Consegui colocá-lo sentado no quadro, e comigo de lado, desequilibrado, com o corpo a afastar-se da estrutura da bicicleta, empreendemos a arriscada etapa. O terreno era inclinado nas imediações da Vila Flor. Avistei a curva e as pedras grandes, tudo a aumentar de tamanho. Aflito, dei conta que os travões falhavam. Foi inevitável a queda aparatosa, como foram os arranhões e o sangue que brotou de nós. A bicicleta sofreu danos, teve que ser transportada penosamente para Calulo, onde a noite caíra inexoravelmente. Para sempre, ficou comigo a lição. Só quem tem unhas é que deve tocar guitarra!

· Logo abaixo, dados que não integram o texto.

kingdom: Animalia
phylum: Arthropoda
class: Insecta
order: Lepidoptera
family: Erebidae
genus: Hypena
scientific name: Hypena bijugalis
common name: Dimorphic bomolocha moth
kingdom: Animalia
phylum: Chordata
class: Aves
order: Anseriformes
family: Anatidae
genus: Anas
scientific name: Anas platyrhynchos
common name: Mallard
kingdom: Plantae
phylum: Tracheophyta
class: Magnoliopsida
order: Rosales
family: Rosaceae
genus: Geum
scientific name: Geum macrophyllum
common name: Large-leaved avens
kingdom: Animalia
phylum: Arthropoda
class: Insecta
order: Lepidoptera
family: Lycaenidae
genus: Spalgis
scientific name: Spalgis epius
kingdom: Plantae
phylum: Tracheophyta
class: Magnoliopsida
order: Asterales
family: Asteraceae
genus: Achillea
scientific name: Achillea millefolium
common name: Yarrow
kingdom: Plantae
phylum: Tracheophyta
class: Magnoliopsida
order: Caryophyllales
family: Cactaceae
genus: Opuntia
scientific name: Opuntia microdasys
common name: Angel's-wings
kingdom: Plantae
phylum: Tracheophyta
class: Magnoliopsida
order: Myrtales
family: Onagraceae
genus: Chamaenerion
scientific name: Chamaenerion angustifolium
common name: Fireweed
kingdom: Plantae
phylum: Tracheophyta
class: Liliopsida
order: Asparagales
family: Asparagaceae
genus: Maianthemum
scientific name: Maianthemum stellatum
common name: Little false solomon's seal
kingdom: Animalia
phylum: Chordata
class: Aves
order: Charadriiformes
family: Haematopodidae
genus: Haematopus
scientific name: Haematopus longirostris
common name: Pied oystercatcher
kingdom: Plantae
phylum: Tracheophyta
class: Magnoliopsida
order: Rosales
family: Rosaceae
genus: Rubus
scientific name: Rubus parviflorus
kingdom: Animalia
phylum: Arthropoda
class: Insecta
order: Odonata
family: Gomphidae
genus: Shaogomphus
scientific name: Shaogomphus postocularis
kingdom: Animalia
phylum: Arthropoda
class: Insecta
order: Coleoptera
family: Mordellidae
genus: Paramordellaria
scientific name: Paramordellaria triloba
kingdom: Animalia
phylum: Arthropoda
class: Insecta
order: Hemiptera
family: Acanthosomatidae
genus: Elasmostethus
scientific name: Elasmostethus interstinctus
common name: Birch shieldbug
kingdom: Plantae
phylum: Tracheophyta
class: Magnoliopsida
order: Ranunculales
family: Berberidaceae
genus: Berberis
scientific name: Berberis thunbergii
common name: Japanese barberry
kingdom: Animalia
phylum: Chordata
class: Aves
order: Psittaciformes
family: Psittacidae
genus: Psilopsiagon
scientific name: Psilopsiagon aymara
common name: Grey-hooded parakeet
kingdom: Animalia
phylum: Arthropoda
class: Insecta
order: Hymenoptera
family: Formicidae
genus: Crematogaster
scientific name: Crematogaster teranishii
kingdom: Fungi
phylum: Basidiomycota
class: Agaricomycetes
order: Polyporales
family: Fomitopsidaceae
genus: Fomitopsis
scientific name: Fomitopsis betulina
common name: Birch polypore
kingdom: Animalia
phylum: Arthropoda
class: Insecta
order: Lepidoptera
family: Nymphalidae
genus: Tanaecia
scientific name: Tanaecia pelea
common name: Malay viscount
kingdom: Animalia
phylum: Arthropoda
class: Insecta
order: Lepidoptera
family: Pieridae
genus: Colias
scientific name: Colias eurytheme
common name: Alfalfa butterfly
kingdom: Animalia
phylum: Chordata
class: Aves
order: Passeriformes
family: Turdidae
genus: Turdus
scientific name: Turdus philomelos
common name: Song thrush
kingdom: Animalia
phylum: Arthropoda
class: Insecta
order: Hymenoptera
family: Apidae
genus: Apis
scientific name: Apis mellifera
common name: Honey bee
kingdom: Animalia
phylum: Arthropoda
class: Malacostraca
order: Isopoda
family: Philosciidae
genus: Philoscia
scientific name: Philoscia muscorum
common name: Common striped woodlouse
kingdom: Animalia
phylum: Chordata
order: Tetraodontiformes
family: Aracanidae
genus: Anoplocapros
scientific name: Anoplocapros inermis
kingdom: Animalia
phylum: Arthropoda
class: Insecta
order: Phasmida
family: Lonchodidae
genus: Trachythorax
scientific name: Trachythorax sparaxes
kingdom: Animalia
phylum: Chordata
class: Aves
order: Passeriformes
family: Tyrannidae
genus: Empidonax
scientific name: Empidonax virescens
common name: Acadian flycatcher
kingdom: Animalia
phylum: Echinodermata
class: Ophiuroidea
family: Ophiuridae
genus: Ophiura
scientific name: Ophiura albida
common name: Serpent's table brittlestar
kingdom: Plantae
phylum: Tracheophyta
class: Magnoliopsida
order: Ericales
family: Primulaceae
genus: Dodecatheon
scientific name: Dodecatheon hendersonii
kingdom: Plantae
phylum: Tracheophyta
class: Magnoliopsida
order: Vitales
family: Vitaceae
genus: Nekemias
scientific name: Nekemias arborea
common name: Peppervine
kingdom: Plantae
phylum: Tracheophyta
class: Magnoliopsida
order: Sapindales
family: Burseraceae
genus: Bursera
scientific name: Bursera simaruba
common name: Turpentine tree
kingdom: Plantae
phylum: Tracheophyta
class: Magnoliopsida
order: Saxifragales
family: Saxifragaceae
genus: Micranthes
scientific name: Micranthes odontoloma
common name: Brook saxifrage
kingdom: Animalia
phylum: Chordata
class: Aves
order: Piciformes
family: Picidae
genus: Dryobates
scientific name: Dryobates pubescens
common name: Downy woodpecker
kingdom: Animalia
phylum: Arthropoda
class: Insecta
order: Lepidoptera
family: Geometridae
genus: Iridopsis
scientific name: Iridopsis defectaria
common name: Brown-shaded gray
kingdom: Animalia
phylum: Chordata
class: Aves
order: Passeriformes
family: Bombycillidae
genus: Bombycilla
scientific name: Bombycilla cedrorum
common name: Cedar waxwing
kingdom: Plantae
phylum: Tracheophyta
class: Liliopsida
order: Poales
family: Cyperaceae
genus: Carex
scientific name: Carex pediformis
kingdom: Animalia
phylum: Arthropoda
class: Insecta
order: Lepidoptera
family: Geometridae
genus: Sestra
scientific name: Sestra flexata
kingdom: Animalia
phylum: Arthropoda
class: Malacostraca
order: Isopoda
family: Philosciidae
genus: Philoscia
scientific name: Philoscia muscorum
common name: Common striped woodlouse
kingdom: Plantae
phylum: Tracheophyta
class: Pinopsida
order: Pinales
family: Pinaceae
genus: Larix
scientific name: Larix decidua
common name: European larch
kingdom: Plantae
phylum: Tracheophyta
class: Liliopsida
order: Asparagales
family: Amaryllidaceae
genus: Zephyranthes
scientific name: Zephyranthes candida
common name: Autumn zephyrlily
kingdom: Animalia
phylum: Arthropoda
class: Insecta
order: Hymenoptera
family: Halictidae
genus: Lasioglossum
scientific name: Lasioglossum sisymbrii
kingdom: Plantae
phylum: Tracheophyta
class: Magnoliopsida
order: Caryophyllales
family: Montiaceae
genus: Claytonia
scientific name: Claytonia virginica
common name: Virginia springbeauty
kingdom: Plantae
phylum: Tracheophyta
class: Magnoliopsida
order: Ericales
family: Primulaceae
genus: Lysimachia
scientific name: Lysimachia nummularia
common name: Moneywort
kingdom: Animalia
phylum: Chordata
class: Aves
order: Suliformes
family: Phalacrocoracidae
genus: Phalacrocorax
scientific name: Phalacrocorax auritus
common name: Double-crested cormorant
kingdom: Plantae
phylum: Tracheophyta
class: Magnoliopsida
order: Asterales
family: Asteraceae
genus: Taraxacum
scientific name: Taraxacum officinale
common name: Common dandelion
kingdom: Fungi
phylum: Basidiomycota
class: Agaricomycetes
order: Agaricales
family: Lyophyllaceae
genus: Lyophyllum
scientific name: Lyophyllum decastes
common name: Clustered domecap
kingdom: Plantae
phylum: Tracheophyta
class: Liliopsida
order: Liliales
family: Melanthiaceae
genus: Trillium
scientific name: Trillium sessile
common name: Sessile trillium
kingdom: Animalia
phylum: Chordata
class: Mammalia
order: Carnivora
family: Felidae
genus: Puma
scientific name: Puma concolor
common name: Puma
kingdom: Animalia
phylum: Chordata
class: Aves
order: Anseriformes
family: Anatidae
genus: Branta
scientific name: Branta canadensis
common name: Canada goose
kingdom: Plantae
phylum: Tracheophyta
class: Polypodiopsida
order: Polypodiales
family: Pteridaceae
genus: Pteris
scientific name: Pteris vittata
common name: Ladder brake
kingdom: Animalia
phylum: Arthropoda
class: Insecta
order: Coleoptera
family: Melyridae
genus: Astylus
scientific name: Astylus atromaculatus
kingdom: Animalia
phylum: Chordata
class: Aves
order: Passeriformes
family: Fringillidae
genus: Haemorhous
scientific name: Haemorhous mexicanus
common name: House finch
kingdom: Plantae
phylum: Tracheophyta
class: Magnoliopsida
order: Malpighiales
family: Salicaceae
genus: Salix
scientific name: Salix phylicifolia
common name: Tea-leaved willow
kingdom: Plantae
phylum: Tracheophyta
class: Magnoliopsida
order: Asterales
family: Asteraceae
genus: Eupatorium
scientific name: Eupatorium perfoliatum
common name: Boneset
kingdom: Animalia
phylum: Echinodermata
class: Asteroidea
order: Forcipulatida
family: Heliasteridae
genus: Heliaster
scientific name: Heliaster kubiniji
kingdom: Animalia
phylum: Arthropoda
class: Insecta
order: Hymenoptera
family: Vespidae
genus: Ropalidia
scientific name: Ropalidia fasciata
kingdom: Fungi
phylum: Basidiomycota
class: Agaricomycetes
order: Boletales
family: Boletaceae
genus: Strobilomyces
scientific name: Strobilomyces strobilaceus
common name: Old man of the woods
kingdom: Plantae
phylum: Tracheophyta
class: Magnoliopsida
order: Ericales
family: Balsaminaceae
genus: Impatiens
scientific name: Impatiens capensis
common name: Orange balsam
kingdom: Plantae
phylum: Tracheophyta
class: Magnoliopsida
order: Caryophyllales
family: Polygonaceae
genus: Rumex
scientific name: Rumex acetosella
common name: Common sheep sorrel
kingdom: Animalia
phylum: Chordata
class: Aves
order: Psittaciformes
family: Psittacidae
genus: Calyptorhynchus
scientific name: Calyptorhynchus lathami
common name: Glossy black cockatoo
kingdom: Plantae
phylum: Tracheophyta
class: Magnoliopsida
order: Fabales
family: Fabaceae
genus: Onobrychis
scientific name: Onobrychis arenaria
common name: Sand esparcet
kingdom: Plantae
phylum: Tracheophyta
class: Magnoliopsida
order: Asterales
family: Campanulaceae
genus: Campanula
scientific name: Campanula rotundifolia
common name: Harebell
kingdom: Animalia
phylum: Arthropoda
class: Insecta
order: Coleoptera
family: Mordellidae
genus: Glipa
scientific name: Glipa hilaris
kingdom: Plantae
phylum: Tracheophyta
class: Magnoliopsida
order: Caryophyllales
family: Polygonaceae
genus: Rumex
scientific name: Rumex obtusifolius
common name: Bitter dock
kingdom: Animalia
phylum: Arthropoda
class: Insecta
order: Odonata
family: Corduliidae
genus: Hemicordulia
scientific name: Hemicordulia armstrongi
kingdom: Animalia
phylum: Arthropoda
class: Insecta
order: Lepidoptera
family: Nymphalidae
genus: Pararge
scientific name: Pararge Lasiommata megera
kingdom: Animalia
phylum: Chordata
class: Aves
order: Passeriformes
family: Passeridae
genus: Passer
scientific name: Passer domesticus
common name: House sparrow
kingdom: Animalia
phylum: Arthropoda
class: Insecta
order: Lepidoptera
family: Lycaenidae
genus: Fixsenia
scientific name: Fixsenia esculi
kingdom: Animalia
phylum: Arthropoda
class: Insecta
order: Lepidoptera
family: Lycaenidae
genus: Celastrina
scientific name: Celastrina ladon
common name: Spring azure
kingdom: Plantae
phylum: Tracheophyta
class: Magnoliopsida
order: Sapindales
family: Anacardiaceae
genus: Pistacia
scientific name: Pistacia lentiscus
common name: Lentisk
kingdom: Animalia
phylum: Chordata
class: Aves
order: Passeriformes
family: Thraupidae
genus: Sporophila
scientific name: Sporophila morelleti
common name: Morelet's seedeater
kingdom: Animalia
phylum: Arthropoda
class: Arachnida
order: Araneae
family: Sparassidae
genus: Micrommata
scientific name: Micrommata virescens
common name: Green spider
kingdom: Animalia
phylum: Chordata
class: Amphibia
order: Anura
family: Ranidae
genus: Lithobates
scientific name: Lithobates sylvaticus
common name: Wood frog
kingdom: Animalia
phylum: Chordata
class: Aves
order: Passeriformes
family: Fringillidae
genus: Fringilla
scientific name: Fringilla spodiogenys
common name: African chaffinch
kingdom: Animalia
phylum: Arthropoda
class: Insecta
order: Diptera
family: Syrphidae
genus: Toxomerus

Lembrei-me de contar este episódio da minha época infanto-juvenil ao verificar como muitos mais velhos de hoje em dia, cometem erros indesculpáveis, que fazem lembrar os praticados pelos miúdos do meu tempo. Sem pernas que cheguem aos pedais das máquinas responsáveis que conduzem, andam com o corpo de lado, fora da estrutura das suas bicicletas afinadas, com selins e rodas pedaleiras especiais. Mesmo apetrechados, cometem erros condenáveis, alguns deles gravíssimos, sem perdão. Prejudiciais à Nação Angolana. Coincidentemente, no meio das desgraças que provocam, há sempre e também, um avô Pedro a protegê-los. O pior disto tudo para os ciclistas é que tudo mudou na nossa terra, inclusivamente o pensamento da sua gente. Já não existem avôs Pedros bondosos e o povo é outro também. É preciso fazer atenção com ele porque este mesmo que estamos com ele não costuma perdoar.
Mais não digo por hoje. Abraço e cumprimento os meus estimados leitores. Com muita estima e a consideração habitual. Caríssimos, até ao próximo domingo, á hora do matabicho.